Perder

Gosto de perder-me, muito mais do que perder.
Perco-me no instante de uma paixão porque instintivamente deixo de ser eu e passo a ser muito maior por impulso dos abraços, dos beijos, das palavras de amor, dos instantes perfeitos em que a alma se eleva até ao sonho e eu sinto prazer.
Perco-me no olhar, nos gestos e no discurso simples e puro de uma criança, o tudo que me devolve assim aos dias em que eu também fui criança. E depois, quando “acordo”, sinto que me perdi no menos que era antes para passar a ser um adulto muito melhor.
Perco-me num abraço e no beijo dos meus pais, esses tácteis insuflares de amor que me acrescentam vida.

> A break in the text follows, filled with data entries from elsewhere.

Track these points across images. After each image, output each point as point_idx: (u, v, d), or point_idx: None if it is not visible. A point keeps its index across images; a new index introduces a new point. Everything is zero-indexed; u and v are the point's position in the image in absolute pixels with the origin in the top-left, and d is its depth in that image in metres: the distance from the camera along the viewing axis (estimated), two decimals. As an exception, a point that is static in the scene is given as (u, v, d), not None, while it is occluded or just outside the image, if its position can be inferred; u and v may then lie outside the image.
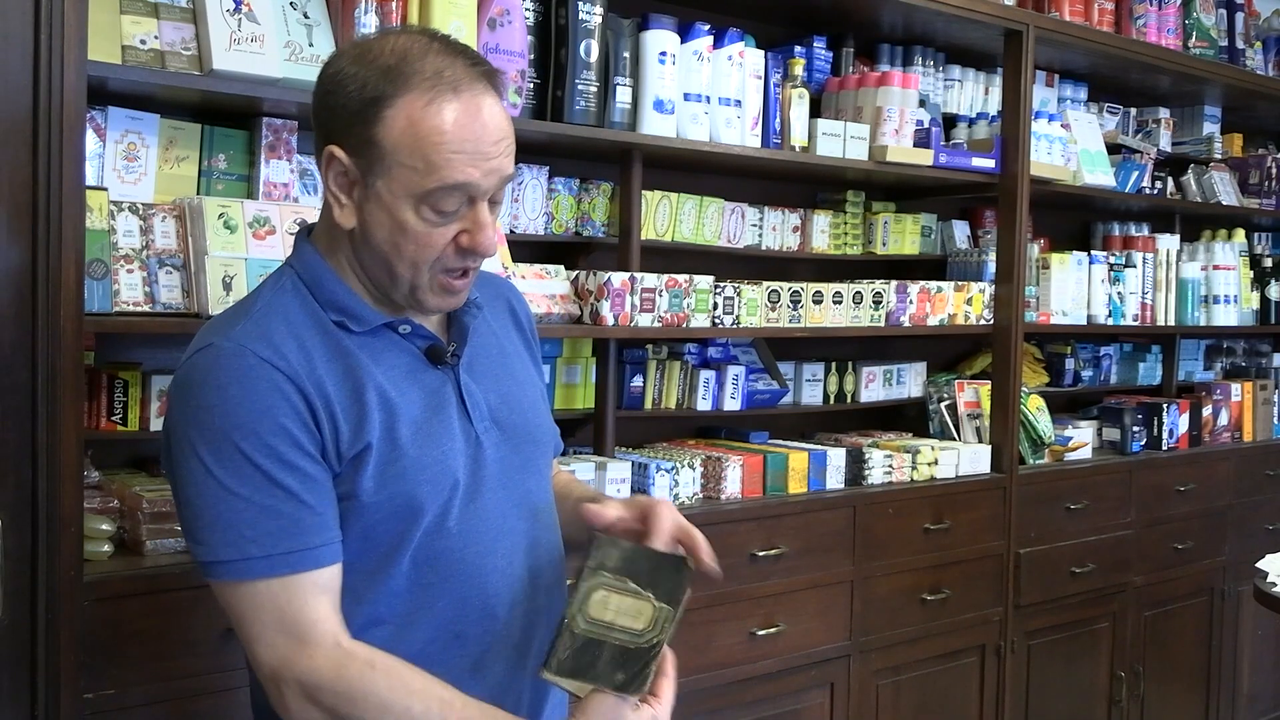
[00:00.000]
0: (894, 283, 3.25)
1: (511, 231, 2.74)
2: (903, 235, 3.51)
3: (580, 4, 2.55)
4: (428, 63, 1.34)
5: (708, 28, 2.84)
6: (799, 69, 3.02)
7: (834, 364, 3.37)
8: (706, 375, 3.00)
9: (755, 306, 2.94)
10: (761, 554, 2.74)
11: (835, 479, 3.04)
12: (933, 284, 3.34)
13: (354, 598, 1.37)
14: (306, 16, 2.25)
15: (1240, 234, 4.41)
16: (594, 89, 2.59)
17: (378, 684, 1.30)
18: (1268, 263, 4.49)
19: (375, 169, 1.34)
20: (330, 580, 1.34)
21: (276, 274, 1.45)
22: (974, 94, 3.65)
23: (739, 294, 2.91)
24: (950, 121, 3.59)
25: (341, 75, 1.36)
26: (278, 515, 1.31)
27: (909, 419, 3.63)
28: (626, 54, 2.67)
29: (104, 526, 2.02)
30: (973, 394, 3.49)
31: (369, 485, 1.35)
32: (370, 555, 1.38)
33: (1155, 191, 3.99)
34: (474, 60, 1.37)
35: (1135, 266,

Perco-me no campo por entre os aromas todos, o generoso canto dos pássaros, a liberdade que o meu olhar conquista para lá dos horizontes, mesmo aqueles que às vezes parecem impossíveis. E perco-me no pobre que era para passar a ser dono do mundo.
Perco-me à mesa dos amigos, no riso das anedotas por entre os abraços, nas cumplicidades por sobre esse mesmo riso e também por sobre a dor. E perco-me tantas vezes para deixar nascer um “eu” muito mais feliz.
Perco-me e sou infinitamente melhor nos instantes em que sinto a fé.
Perco-me numa viagem, na vertigem de uma obra de arte, numa música, numa canção, na poesia, num livro, num filme, na voz de Amália, num copo de tinto, num pedaço de pão-de-rala, numa sopa de tomate, num café com gelo numa praia a olhar o mar…
Perco-me no racional que sou quando festejo aos saltos um golo do Benfica, meu eterno amor, no calor da emoção da imensa Luz e num abraço com o meu irmão.
E às vezes também acontece perder, na vida, em tudo e também no futebol, onde se perdem jogos, campeonatos e taças.
Mas o que é isso de perder comparado com o prazer de me perder?